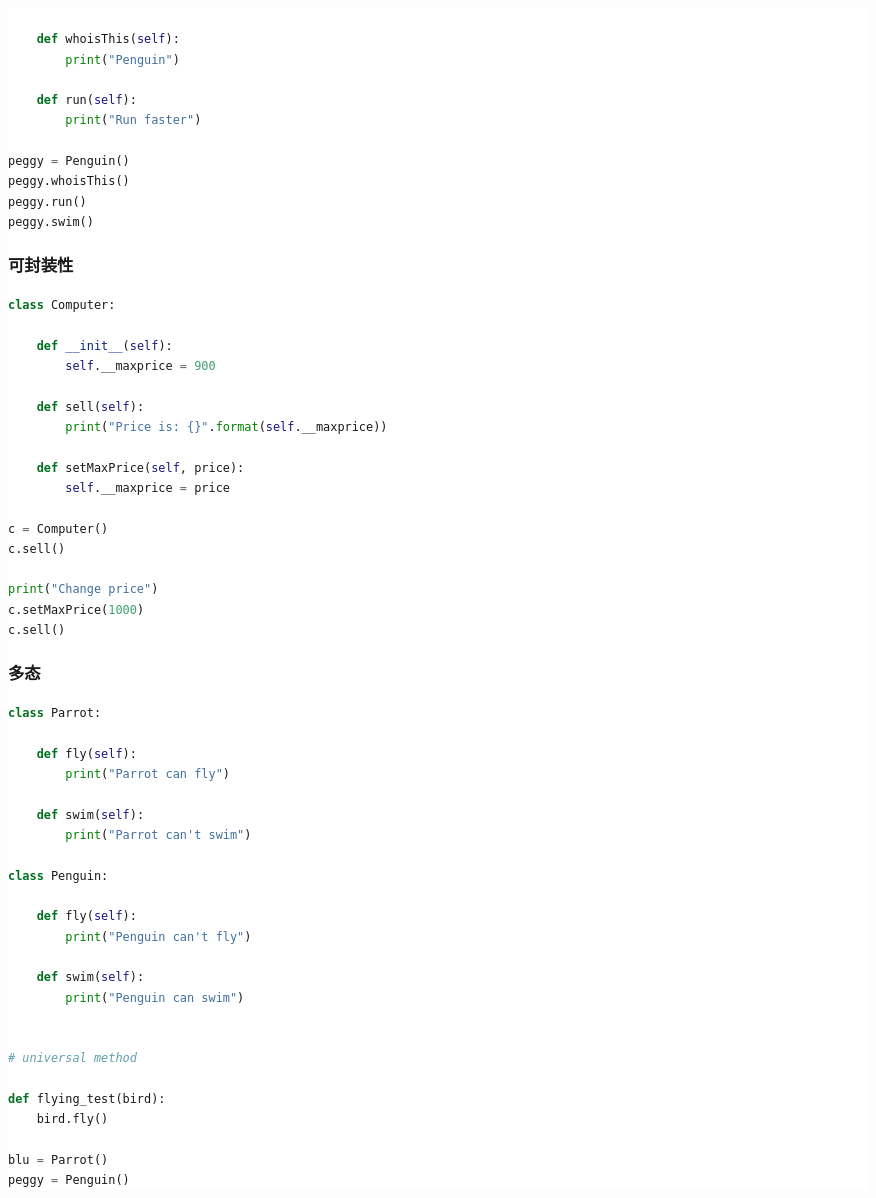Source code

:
 ```python

    def whoisThis(self):
        print("Penguin")

    def run(self):
        print("Run faster")

peggy = Penguin()
peggy.whoisThis()
peggy.run()
peggy.swim()

```

### 可封装性

```python
class Computer:

    def __init__(self):
        self.__maxprice = 900

    def sell(self):
        print("Price is: {}".format(self.__maxprice))

    def setMaxPrice(self, price):
        self.__maxprice = price

c = Computer()
c.sell()

print("Change price")
c.setMaxPrice(1000)
c.sell()

```

### 多态

```python
class Parrot:

    def fly(self):
        print("Parrot can fly")

    def swim(self):
        print("Parrot can't swim")

class Penguin:

    def fly(self):
        print("Penguin can't fly")

    def swim(self):
        print("Penguin can swim")


# universal method

def flying_test(bird):
    bird.fly()

blu = Parrot()
peggy = Penguin()
```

= = = = = = =

Take the listing above and print it exactly, apart from the pictures.

Source code

:
 ```python

    def whoisThis(self):
        print("Penguin")

    def run(self):
        print("Run faster")

peggy = Penguin()
peggy.whoisThis()
peggy.run()
peggy.swim()

```

### 可封装性

```python
class Computer:

    def __init__(self):
        self.__maxprice = 900

    def sell(self):
        print("Price is: {}".format(self.__maxprice))

    def setMaxPrice(self, price):
        self.__maxprice = price

c = Computer()
c.sell()

print("Change price")
c.setMaxPrice(1000)
c.sell()

```

### 多态

```python
class Parrot:

    def fly(self):
        print("Parrot can fly")

    def swim(self):
        print("Parrot can't swim")

class Penguin:

    def fly(self):
        print("Penguin can't fly")

    def swim(self):
        print("Penguin can swim")


# universal method

def flying_test(bird):
    bird.fly()

blu = Parrot()
peggy = Penguin()
```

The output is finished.